> Document text:
--
Uber recently noted that its Advanced Technologies Group (ATG), which is responsible for its self-driving car R&D, has grown to a 1,000-person workforce spread across offices in San Francisco, Toronto, Pittsburgh, and elsewhere. Furthermore, it estimates it has collected data from “millions” of autonomous vehicle testing miles to date and completed “tens of thousands” of passenger trips.

But Uber has a mixed track record when it comes to self-driving car research. Following the accident in Tempe, Arizona, it restarted tests in Pittsburgh with a small fleet that now numbers around 20 cars. The National Transportation Safety Board later determined that Uber had disabled the automatic emergency braking system in the Volvo XC90 involved in the crash.

Uber says it has taken a number of steps to improve its safety programs in the years since the crash.

The company raised the technical competency required for operator roles and added commercial driver’s license-level medical fitness requirements. Now, operators are limited to four hours behind the wheel in a workday and two hours without taking a break or switching positions, and they’re subject to monitoring by a camera system that detects when they might be distracted and sounds an audible alert before sending a notification to a remote monitoring team for review.

On the technical side, Uber implemented modifications to improve detection and tracking of pedestrians and cyclists and to enable simultaneous operation of cars’ emergency braking systems with its self-driving technology. It also established an independent panel charged with suggesting changes to its self-driving program and operational safety and systems engineering and testing teams.
--
> Check your understanding:
- 1) According to the passage on Uber's self-driving program, what were Uber's technical modifications meant to accomplish? Answer in one to three sentences.
- 2) In the passage on Uber's self-driving program, about how many cars make up the fleet Uber used when it restarted tests in Pittsburgh?
--
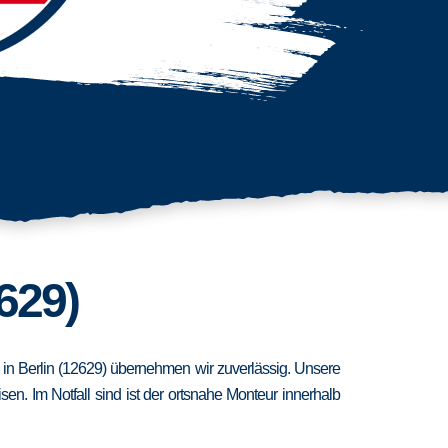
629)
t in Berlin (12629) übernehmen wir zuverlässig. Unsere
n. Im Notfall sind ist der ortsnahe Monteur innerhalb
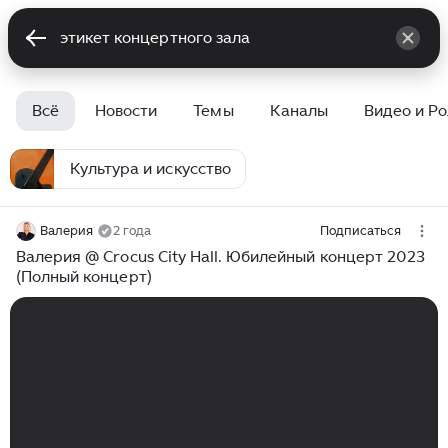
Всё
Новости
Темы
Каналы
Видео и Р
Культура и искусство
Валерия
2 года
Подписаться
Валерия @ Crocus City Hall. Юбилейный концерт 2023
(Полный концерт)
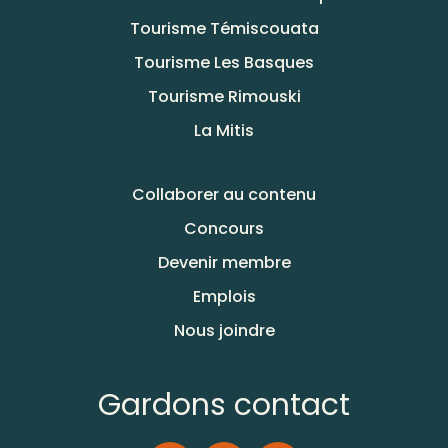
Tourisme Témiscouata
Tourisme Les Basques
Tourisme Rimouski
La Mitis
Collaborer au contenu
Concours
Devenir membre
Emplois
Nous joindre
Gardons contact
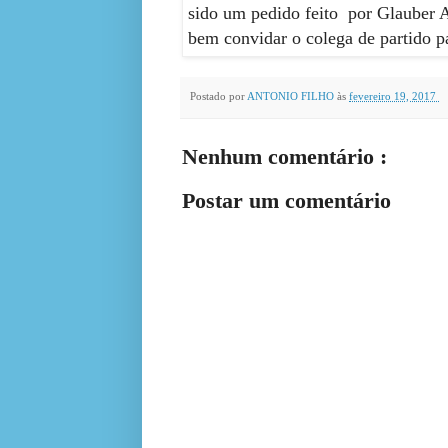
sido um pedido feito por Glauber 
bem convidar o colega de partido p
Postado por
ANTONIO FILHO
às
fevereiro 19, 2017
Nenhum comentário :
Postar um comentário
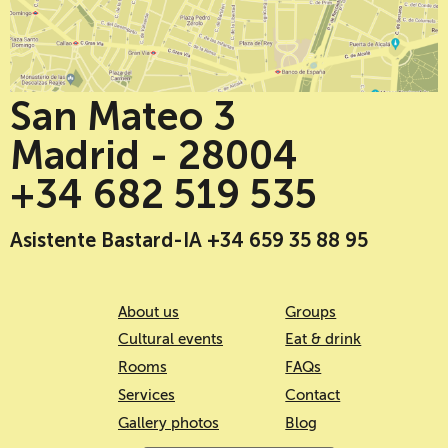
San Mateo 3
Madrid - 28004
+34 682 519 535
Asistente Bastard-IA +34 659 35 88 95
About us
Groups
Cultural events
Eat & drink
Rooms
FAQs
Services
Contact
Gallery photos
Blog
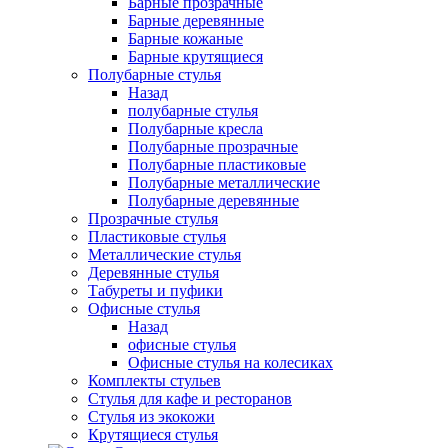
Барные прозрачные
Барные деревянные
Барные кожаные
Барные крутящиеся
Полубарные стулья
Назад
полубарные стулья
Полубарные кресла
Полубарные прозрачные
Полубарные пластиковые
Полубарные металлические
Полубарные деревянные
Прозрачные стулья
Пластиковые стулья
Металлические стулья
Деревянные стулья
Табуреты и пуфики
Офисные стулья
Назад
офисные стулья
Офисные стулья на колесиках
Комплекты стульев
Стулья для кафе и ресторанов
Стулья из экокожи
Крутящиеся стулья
--
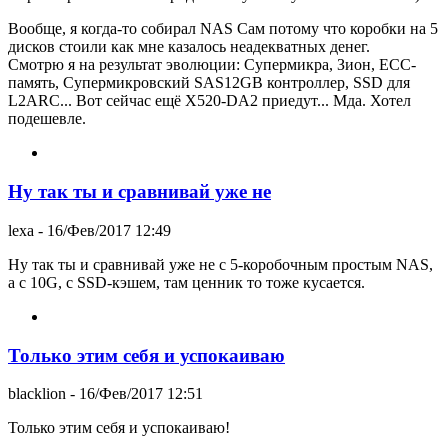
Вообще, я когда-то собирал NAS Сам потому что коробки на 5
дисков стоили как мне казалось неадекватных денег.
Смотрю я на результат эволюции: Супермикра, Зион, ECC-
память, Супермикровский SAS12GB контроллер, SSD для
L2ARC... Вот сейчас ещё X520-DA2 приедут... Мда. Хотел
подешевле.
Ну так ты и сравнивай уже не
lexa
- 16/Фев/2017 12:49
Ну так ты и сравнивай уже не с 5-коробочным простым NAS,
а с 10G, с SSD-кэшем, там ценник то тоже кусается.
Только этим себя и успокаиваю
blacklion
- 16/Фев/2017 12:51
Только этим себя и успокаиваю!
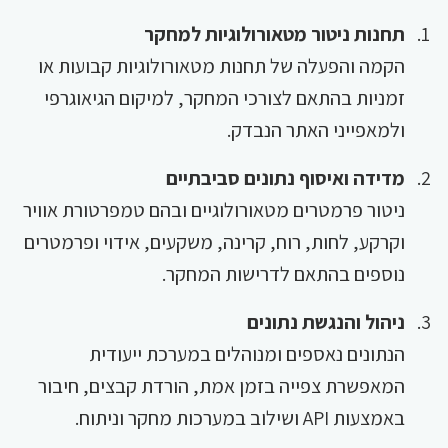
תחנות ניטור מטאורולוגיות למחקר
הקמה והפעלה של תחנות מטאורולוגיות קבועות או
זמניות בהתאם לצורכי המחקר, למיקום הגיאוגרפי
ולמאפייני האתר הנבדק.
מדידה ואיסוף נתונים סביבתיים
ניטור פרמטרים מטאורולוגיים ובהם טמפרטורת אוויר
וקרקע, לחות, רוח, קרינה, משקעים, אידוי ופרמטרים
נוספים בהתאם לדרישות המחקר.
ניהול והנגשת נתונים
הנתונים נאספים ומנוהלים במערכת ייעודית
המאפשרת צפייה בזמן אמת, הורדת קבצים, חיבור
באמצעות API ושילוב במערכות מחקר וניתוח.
--
> Task responses:
- 1) The modifications were meant to improve the detection and tracking of pedestrians and cyclists. They were also meant to let the cars' emergency braking systems operate at the same time as Uber's self-driving technology.

- 2) Around 20 cars.